──────── Input records

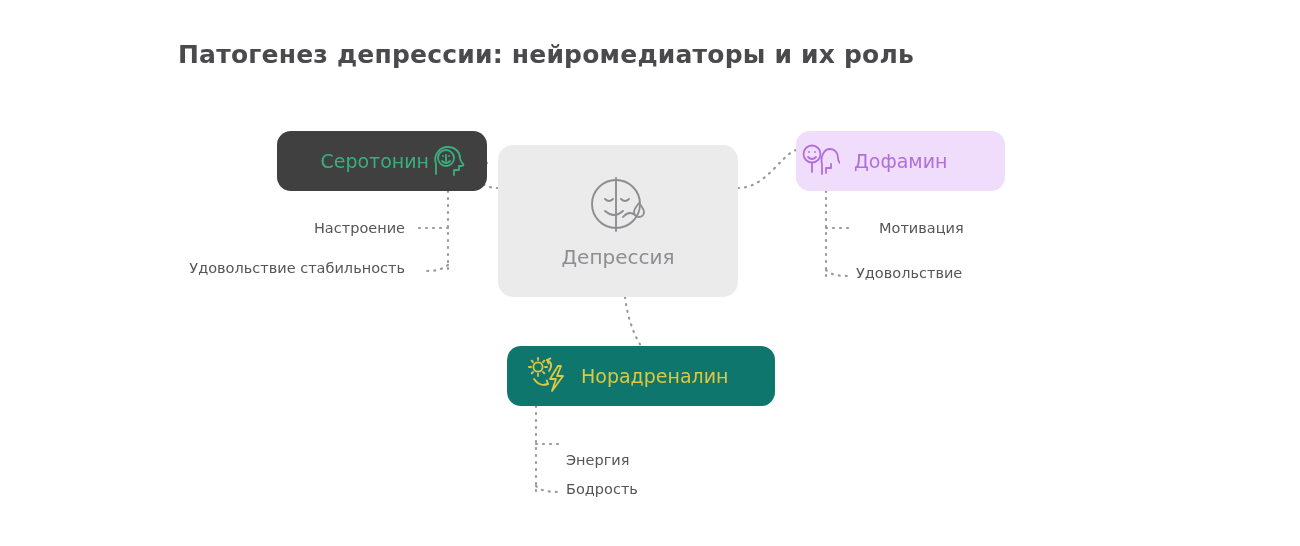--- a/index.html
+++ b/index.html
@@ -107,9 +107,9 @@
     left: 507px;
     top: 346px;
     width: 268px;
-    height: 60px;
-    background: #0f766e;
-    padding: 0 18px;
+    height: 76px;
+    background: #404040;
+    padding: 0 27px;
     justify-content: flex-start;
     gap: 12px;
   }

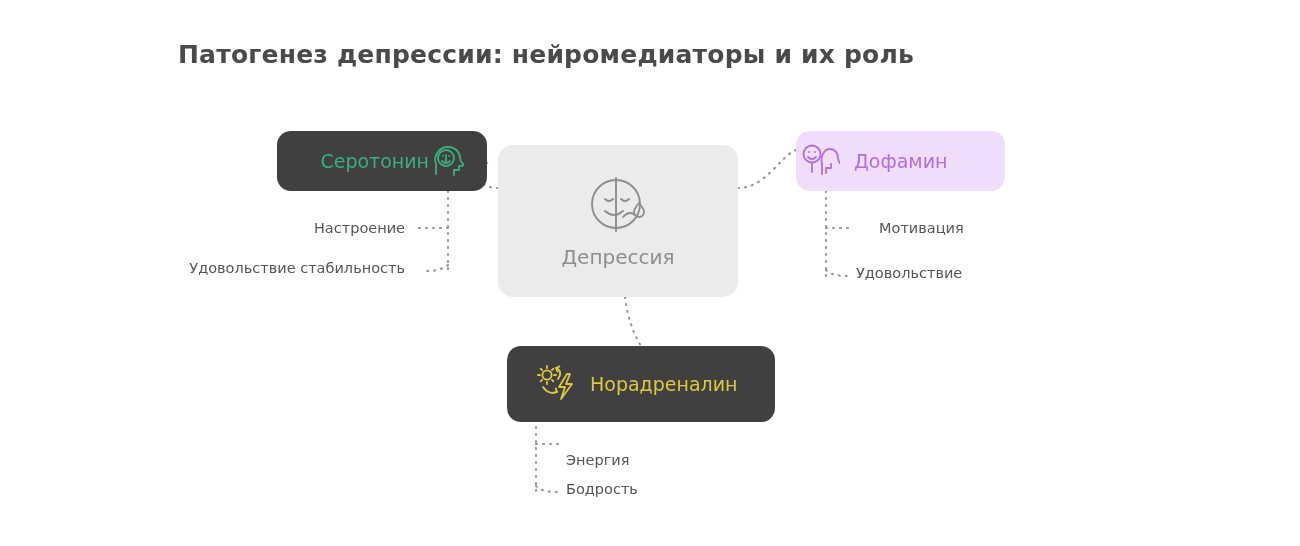--- a/index.html
+++ b/index.html
@@ -129,7 +129,7 @@
   #leaf-stability   { right: 895px; top: 261px; }
   #leaf-motivation  { left: 856px;  top: 221px; margin-left: 23px; }
   #leaf-pleasure    { left: 856px;  top: 266px; }
-  #leaf-energy      { left: 566px;  top: 437px; margin-top: 16px; }
+  #leaf-energy      { left: 566px;  top: 437px; }
   #leaf-vigor       { left: 566px;  top: 482px; }
 </style>
 </head>

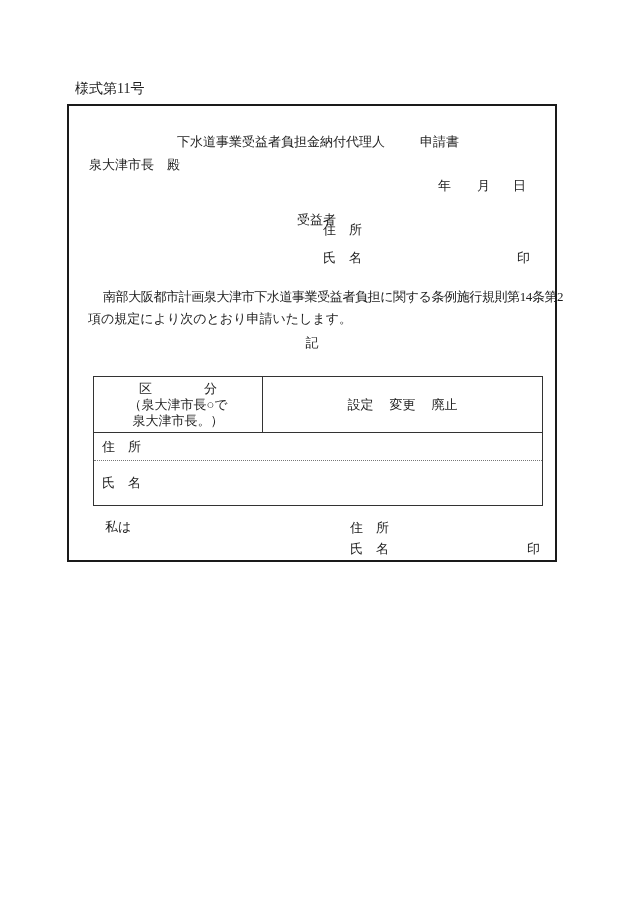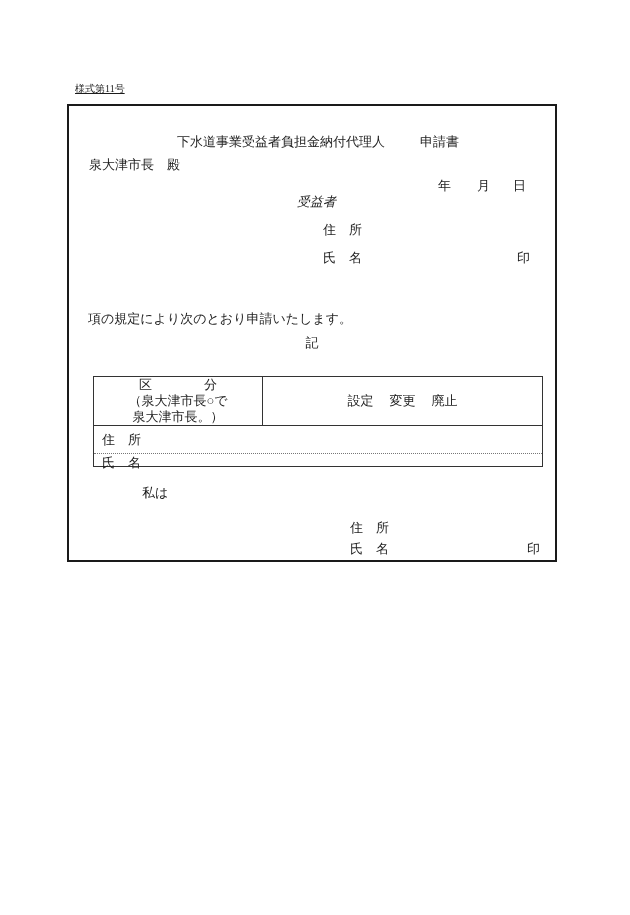--- a/index.html
+++ b/index.html
@@ -18,9 +18,8 @@
   .form-number {
     position: absolute;
     left: 75px; top: 82px;
-    font-size: 10px; line-height: 14px;
+    font-size: 14px; line-height: 14px;
     white-space: pre;
-    text-decoration: underline;
   }
   .box {
     position: absolute;

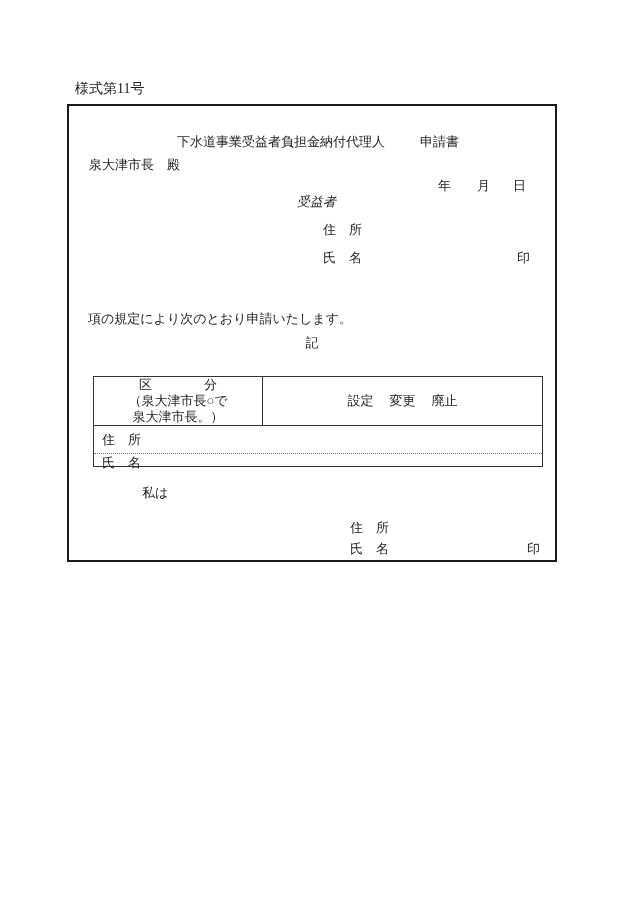--- a/index.html
+++ b/index.html
@@ -91,7 +91,7 @@
     <div class="abs" style="left:408px; top:73px;">月</div>
     <div class="abs" style="left:444px; top:73px;">日</div>
 
-    <div class="abs" style="left:228px; top:89px;font-style:italic;">受益者</div>
+    <div class="abs" style="left:228px; top:107px;">受益者</div>
     <div class="abs" style="left:254px; top:117px;">住　所</div>
     <div class="abs" style="left:254px; top:145px;">氏　名</div>
     <div class="abs" style="left:448px; top:145px;">印</div>

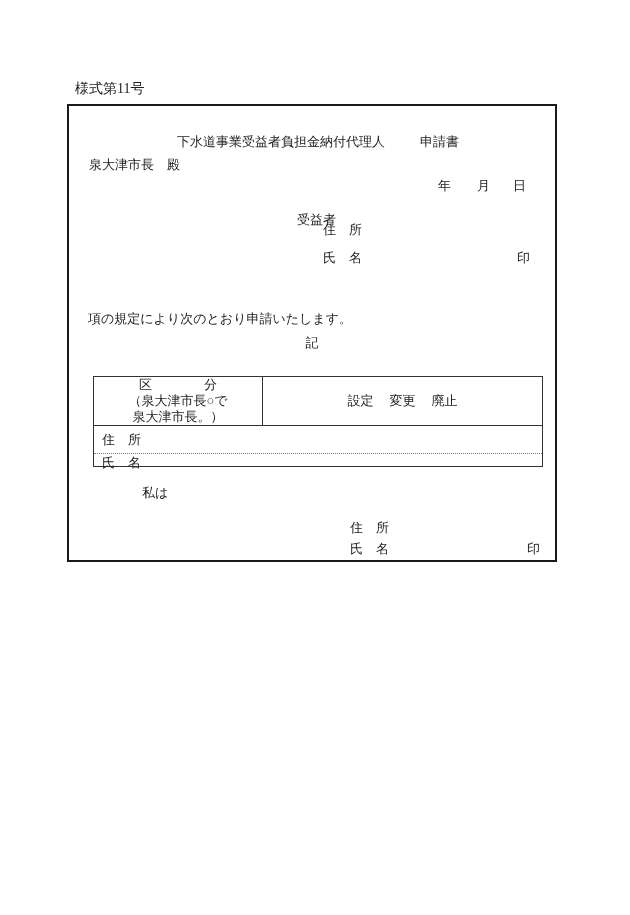--- a/index.html
+++ b/index.html
@@ -96,6 +96,7 @@
     <div class="abs" style="left:254px; top:145px;">氏　名</div>
     <div class="abs" style="left:448px; top:145px;">印</div>
 
+    <div class="abs para" style="left:34px; top:184px;">南部大阪都市計画泉大津市下水道事業受益者負担に関する条例施行規則第14条第2</div>
     <div class="abs" style="left:19px; top:206px;">項の規定により次のとおり申請いたします。</div>
 
     <div class="center-line" style="top:230px;">記</div>

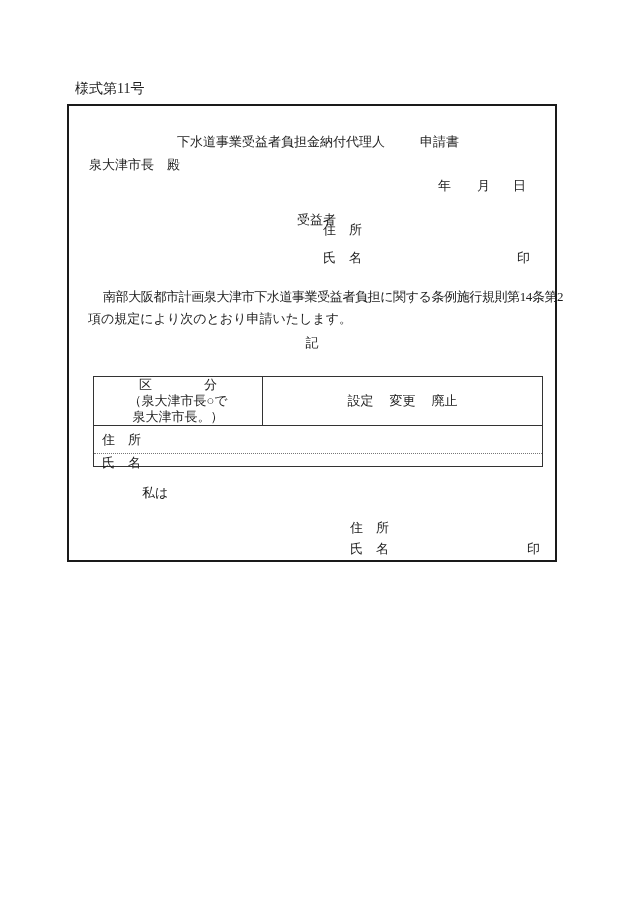--- a/index.html
+++ b/index.html
@@ -43,7 +43,7 @@
   .table {
     position: absolute;
     left: 24px; top: 270px;
-    width: 450px; height: 91px;
+    width: 450px; height: 130px;
     border: 1px solid #333333;
     display: flex; flex-direction: column;
     font-size: 13px;

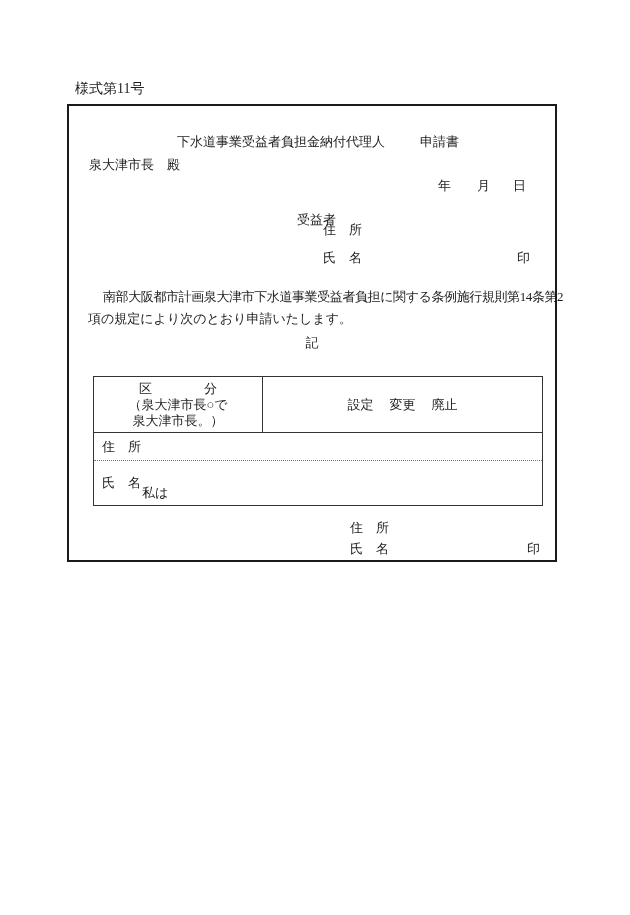--- a/index.html
+++ b/index.html
@@ -128,7 +128,7 @@
       </div>
     </div>
 
-    <div class="abs" style="left:36px; top:380px;margin-left:37px;">私は</div>
+    <div class="abs" style="left:36px; top:414px;">私は</div>
     <div class="abs" style="left:281px; top:415px;">住　所</div>
     <div class="abs" style="left:281px; top:436px;">氏　名</div>
     <div class="abs" style="left:458px; top:436px;">印</div>

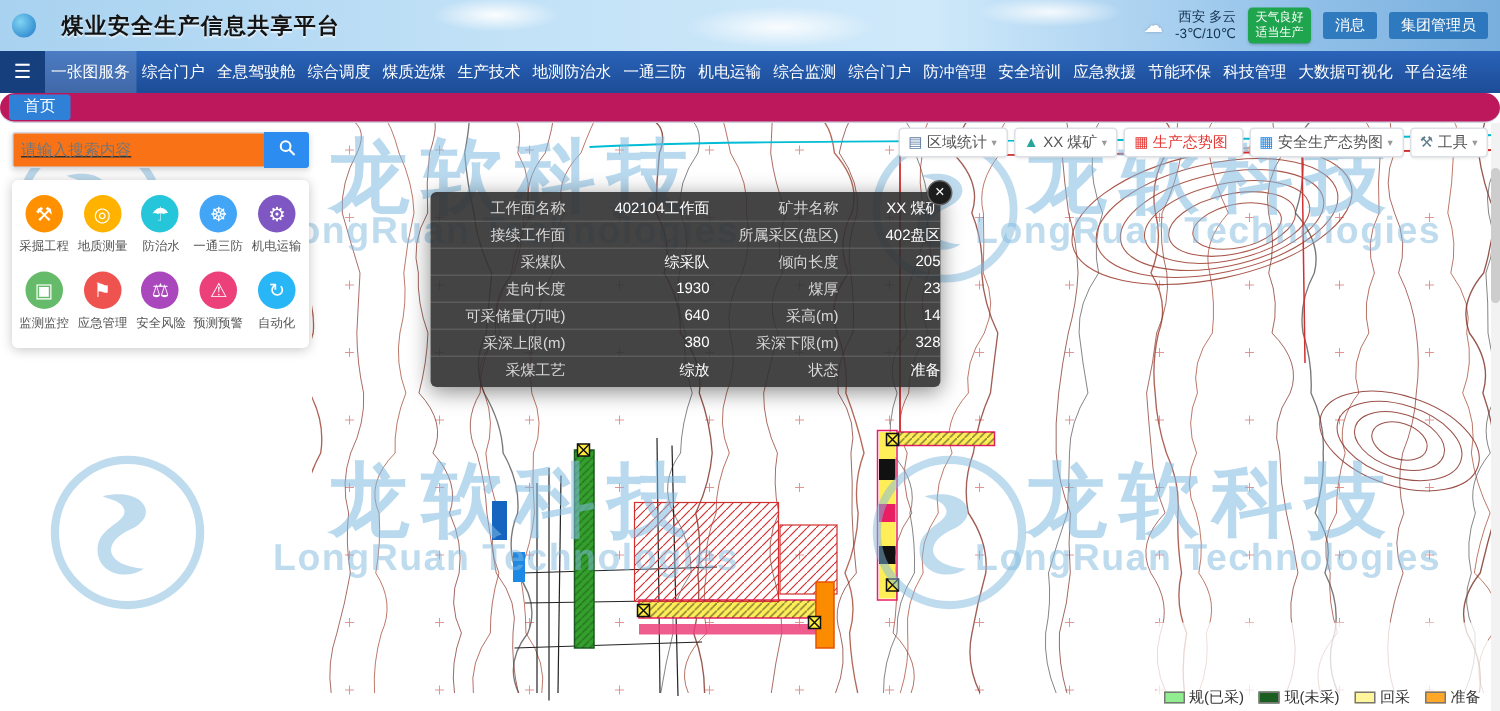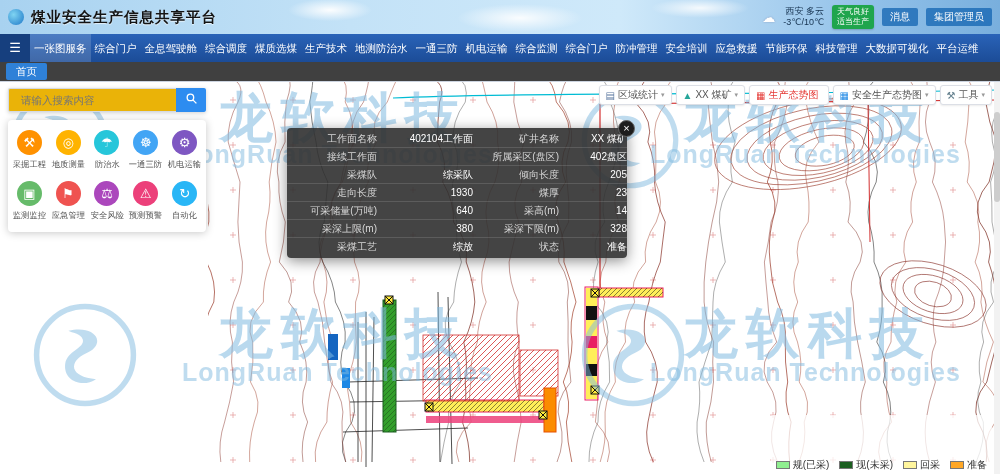--- a/index.html
+++ b/index.html
@@ -16,7 +16,7 @@
   }
   .logo-dot { width:16px; height:16px; border-radius:50%; margin-left:8px;
     background:radial-gradient(circle at 35% 35%, #7fd4f2, #1e78c8); }
-  .header-title { font-size:14.5px; font-weight:bold; color:#141414; margin-left:7px;
+  .header-title { font-size:14.5px; font-weight:bold; color:#141414; margin-left:17px;
     letter-spacing:1px; text-shadow:0 1px 1px rgba(255,255,255,.7); }
   .header-right { margin-left:auto; display:flex; align-items:center; gap:8px; padding-right:8px; }
   .weather-ic { font-size:13px; color:#fff; text-shadow:0 0 2px #89b; }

────────────────

## Aim of the exercise
Pull every line containing "size" from the data.

## Answer box
-    font-size: 10px; line-height: 14px;
+    font-size: 14px; line-height: 14px;
     font-size: 13px;
-  .header-title { font-size:14.5px; font-weight:bold; color:#141414; margin-left:7px;
+  .header-title { font-size:14.5px; font-weight:bold; color:#141414; margin-left:17px;
   .weather-ic { font-size:13px; color:#fff; text-shadow:0 0 2px #89b; }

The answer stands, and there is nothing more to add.